- [Record extracts]:
[Start of section]
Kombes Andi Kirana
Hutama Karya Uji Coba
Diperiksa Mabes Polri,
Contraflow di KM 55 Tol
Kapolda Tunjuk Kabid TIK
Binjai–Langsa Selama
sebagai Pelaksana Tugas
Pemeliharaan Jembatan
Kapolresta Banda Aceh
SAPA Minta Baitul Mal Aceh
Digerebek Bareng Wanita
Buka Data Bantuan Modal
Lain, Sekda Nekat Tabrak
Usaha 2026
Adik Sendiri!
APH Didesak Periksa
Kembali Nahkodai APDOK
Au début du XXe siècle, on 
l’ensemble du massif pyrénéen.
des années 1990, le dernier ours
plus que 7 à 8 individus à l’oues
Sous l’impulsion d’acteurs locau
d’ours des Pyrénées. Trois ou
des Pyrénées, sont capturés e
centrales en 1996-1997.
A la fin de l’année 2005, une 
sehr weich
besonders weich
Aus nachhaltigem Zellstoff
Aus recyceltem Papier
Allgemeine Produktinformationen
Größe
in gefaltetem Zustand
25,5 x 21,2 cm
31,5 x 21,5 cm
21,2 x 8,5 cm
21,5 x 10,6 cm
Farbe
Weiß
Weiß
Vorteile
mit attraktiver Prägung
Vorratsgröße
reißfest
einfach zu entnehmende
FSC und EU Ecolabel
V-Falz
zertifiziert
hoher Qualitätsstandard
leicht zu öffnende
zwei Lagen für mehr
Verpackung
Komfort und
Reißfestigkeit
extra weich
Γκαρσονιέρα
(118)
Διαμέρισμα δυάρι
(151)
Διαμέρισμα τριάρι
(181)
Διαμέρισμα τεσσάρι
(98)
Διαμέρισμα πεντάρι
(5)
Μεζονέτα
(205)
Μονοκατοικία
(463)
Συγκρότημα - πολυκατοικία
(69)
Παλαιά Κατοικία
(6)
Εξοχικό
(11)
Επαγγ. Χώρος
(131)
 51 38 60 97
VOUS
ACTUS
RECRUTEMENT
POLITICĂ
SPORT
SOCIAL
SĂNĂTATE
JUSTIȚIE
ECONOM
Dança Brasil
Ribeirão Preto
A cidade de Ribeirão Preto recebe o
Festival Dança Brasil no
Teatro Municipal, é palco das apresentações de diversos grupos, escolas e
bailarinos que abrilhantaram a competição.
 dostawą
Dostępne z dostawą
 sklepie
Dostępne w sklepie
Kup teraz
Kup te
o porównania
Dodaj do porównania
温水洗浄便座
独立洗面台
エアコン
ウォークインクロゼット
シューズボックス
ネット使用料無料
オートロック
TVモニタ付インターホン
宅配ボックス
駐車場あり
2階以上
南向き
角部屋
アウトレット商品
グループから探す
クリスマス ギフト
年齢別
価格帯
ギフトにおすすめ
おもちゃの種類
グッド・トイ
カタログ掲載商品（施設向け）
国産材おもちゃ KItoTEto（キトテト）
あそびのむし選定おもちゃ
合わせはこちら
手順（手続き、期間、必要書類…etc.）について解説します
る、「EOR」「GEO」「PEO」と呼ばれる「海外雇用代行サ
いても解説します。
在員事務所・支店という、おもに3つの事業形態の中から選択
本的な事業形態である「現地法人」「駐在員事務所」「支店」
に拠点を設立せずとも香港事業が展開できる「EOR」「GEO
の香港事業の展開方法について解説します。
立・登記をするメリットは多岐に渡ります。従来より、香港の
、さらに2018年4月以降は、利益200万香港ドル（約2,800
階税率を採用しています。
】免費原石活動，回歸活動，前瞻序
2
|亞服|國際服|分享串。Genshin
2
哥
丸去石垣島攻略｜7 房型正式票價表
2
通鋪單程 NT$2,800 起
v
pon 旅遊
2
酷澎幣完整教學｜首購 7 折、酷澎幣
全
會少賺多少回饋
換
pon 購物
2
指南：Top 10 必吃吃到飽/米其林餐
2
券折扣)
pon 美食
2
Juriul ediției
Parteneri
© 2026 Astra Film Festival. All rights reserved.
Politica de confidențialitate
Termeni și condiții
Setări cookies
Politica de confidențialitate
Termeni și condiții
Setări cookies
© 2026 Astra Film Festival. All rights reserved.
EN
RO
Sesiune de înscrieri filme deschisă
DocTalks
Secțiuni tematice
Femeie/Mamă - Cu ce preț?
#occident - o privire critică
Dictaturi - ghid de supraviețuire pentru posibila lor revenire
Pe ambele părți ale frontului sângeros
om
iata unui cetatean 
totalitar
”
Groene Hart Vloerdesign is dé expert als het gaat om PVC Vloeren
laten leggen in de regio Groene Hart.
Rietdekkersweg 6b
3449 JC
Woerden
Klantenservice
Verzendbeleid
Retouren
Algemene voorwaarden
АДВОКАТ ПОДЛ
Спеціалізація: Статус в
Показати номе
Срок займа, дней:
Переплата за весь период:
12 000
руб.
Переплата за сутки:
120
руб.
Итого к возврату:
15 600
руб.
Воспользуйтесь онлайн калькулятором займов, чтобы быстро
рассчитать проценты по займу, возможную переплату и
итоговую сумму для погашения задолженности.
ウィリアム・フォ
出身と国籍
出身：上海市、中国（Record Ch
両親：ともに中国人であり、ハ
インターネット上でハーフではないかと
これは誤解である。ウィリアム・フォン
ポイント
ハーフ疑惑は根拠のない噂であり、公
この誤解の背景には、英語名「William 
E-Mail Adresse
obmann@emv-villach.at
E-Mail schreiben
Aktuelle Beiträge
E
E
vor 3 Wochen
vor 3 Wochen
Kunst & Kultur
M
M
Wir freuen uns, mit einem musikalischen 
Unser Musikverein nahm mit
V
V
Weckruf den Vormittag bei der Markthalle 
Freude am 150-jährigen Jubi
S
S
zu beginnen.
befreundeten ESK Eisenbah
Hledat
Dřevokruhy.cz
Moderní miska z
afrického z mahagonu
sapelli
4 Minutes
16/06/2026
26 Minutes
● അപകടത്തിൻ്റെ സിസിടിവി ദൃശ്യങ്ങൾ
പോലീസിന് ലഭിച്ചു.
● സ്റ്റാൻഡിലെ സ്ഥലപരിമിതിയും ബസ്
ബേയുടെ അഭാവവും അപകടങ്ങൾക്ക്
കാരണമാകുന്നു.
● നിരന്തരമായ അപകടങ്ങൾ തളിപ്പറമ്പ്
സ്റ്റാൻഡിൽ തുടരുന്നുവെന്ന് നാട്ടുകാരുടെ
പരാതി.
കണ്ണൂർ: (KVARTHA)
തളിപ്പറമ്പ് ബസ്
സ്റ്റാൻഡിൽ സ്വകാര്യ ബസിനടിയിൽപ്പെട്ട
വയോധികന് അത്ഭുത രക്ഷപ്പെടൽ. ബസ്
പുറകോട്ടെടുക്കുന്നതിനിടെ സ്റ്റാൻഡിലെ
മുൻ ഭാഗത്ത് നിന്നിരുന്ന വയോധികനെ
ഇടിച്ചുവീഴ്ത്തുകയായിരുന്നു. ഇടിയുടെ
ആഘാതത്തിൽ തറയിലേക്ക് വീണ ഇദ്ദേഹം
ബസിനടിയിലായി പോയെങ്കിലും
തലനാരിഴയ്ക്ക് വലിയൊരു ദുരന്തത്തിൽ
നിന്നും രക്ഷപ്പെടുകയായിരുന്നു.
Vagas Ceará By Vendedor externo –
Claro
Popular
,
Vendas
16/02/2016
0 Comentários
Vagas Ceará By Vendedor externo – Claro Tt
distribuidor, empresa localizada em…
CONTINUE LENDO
[End of section]
- [Work item]: Retype every line of the listing above, keeping each character and line break the same.

- [Solution]:
Kombes Andi Kirana
Hutama Karya Uji Coba
Diperiksa Mabes Polri,
Contraflow di KM 55 Tol
Kapolda Tunjuk Kabid TIK
Binjai–Langsa Selama
sebagai Pelaksana Tugas
Pemeliharaan Jembatan
Kapolresta Banda Aceh
SAPA Minta Baitul Mal Aceh
Digerebek Bareng Wanita
Buka Data Bantuan Modal
Lain, Sekda Nekat Tabrak
Usaha 2026
Adik Sendiri!
APH Didesak Periksa
Kembali Nahkodai APDOK
Au début du XXe siècle, on 
l’ensemble du massif pyrénéen.
des années 1990, le dernier ours
plus que 7 à 8 individus à l’oues
Sous l’impulsion d’acteurs locau
d’ours des Pyrénées. Trois ou
des Pyrénées, sont capturés e
centrales en 1996-1997.
A la fin de l’année 2005, une 
sehr weich
besonders weich
Aus nachhaltigem Zellstoff
Aus recyceltem Papier
Allgemeine Produktinformationen
Größe
in gefaltetem Zustand
25,5 x 21,2 cm
31,5 x 21,5 cm
21,2 x 8,5 cm
21,5 x 10,6 cm
Farbe
Weiß
Weiß
Vorteile
mit attraktiver Prägung
Vorratsgröße
reißfest
einfach zu entnehmende
FSC und EU Ecolabel
V-Falz
zertifiziert
hoher Qualitätsstandard
leicht zu öffnende
zwei Lagen für mehr
Verpackung
Komfort und
Reißfestigkeit
extra weich
Γκαρσονιέρα
(118)
Διαμέρισμα δυάρι
(151)
Διαμέρισμα τριάρι
(181)
Διαμέρισμα τεσσάρι
(98)
Διαμέρισμα πεντάρι
(5)
Μεζονέτα
(205)
Μονοκατοικία
(463)
Συγκρότημα - πολυκατοικία
(69)
Παλαιά Κατοικία
(6)
Εξοχικό
(11)
Επαγγ. Χώρος
(131)
 51 38 60 97
VOUS
ACTUS
RECRUTEMENT
POLITICĂ
SPORT
SOCIAL
SĂNĂTATE
JUSTIȚIE
ECONOM
Dança Brasil
Ribeirão Preto
A cidade de Ribeirão Preto recebe o
Festival Dança Brasil no
Teatro Municipal, é palco das apresentações de diversos grupos, escolas e
bailarinos que abrilhantaram a competição.
 dostawą
Dostępne z dostawą
 sklepie
Dostępne w sklepie
Kup teraz
Kup te
o porównania
Dodaj do porównania
温水洗浄便座
独立洗面台
エアコン
ウォークインクロゼット
シューズボックス
ネット使用料無料
オートロック
TVモニタ付インターホン
宅配ボックス
駐車場あり
2階以上
南向き
角部屋
アウトレット商品
グループから探す
クリスマス ギフト
年齢別
価格帯
ギフトにおすすめ
おもちゃの種類
グッド・トイ
カタログ掲載商品（施設向け）
国産材おもちゃ KItoTEto（キトテト）
あそびのむし選定おもちゃ
合わせはこちら
手順（手続き、期間、必要書類…etc.）について解説します
る、「EOR」「GEO」「PEO」と呼ばれる「海外雇用代行サ
いても解説します。
在員事務所・支店という、おもに3つの事業形態の中から選択
本的な事業形態である「現地法人」「駐在員事務所」「支店」
に拠点を設立せずとも香港事業が展開できる「EOR」「GEO
の香港事業の展開方法について解説します。
立・登記をするメリットは多岐に渡ります。従来より、香港の
、さらに2018年4月以降は、利益200万香港ドル（約2,800
階税率を採用しています。
】免費原石活動，回歸活動，前瞻序
2
|亞服|國際服|分享串。Genshin
2
哥
丸去石垣島攻略｜7 房型正式票價表
2
通鋪單程 NT$2,800 起
v
pon 旅遊
2
酷澎幣完整教學｜首購 7 折、酷澎幣
全
會少賺多少回饋
換
pon 購物
2
指南：Top 10 必吃吃到飽/米其林餐
2
券折扣)
pon 美食
2
Juriul ediției
Parteneri
© 2026 Astra Film Festival. All rights reserved.
Politica de confidențialitate
Termeni și condiții
Setări cookies
Politica de confidențialitate
Termeni și condiții
Setări cookies
© 2026 Astra Film Festival. All rights reserved.
EN
RO
Sesiune de înscrieri filme deschisă
DocTalks
Secțiuni tematice
Femeie/Mamă - Cu ce preț?
#occident - o privire critică
Dictaturi - ghid de supraviețuire pentru posibila lor revenire
Pe ambele părți ale frontului sângeros
om
iata unui cetatean 
totalitar
”
Groene Hart Vloerdesign is dé expert als het gaat om PVC Vloeren
laten leggen in de regio Groene Hart.
Rietdekkersweg 6b
3449 JC
Woerden
Klantenservice
Verzendbeleid
Retouren
Algemene voorwaarden
АДВОКАТ ПОДЛ
Спеціалізація: Статус в
Показати номе
Срок займа, дней:
Переплата за весь период:
12 000
руб.
Переплата за сутки:
120
руб.
Итого к возврату:
15 600
руб.
Воспользуйтесь онлайн калькулятором займов, чтобы быстро
рассчитать проценты по займу, возможную переплату и
итоговую сумму для погашения задолженности.
ウィリアム・フォ
出身と国籍
出身：上海市、中国（Record Ch
両親：ともに中国人であり、ハ
インターネット上でハーフではないかと
これは誤解である。ウィリアム・フォン
ポイント
ハーフ疑惑は根拠のない噂であり、公
この誤解の背景には、英語名「William 
E-Mail Adresse
obmann@emv-villach.at
E-Mail schreiben
Aktuelle Beiträge
E
E
vor 3 Wochen
vor 3 Wochen
Kunst & Kultur
M
M
Wir freuen uns, mit einem musikalischen 
Unser Musikverein nahm mit
V
V
Weckruf den Vormittag bei der Markthalle 
Freude am 150-jährigen Jubi
S
S
zu beginnen.
befreundeten ESK Eisenbah
Hledat
Dřevokruhy.cz
Moderní miska z
afrického z mahagonu
sapelli
4 Minutes
16/06/2026
26 Minutes
● അപകടത്തിൻ്റെ സിസിടിവി ദൃശ്യങ്ങൾ
പോലീസിന് ലഭിച്ചു.
● സ്റ്റാൻഡിലെ സ്ഥലപരിമിതിയും ബസ്
ബേയുടെ അഭാവവും അപകടങ്ങൾക്ക്
കാരണമാകുന്നു.
● നിരന്തരമായ അപകടങ്ങൾ തളിപ്പറമ്പ്
സ്റ്റാൻഡിൽ തുടരുന്നുവെന്ന് നാട്ടുകാരുടെ
പരാതി.
കണ്ണൂർ: (KVARTHA)
തളിപ്പറമ്പ് ബസ്
സ്റ്റാൻഡിൽ സ്വകാര്യ ബസിനടിയിൽപ്പെട്ട
വയോധികന് അത്ഭുത രക്ഷപ്പെടൽ. ബസ്
പുറകോട്ടെടുക്കുന്നതിനിടെ സ്റ്റാൻഡിലെ
മുൻ ഭാഗത്ത് നിന്നിരുന്ന വയോധികനെ
ഇടിച്ചുവീഴ്ത്തുകയായിരുന്നു. ഇടിയുടെ
ആഘാതത്തിൽ തറയിലേക്ക് വീണ ഇദ്ദേഹം
ബസിനടിയിലായി പോയെങ്കിലും
തലനാരിഴയ്ക്ക് വലിയൊരു ദുരന്തത്തിൽ
നിന്നും രക്ഷപ്പെടുകയായിരുന്നു.
Vagas Ceará By Vendedor externo –
Claro
Popular
,
Vendas
16/02/2016
0 Comentários
Vagas Ceará By Vendedor externo – Claro Tt
distribuidor, empresa localizada em…
CONTINUE LENDO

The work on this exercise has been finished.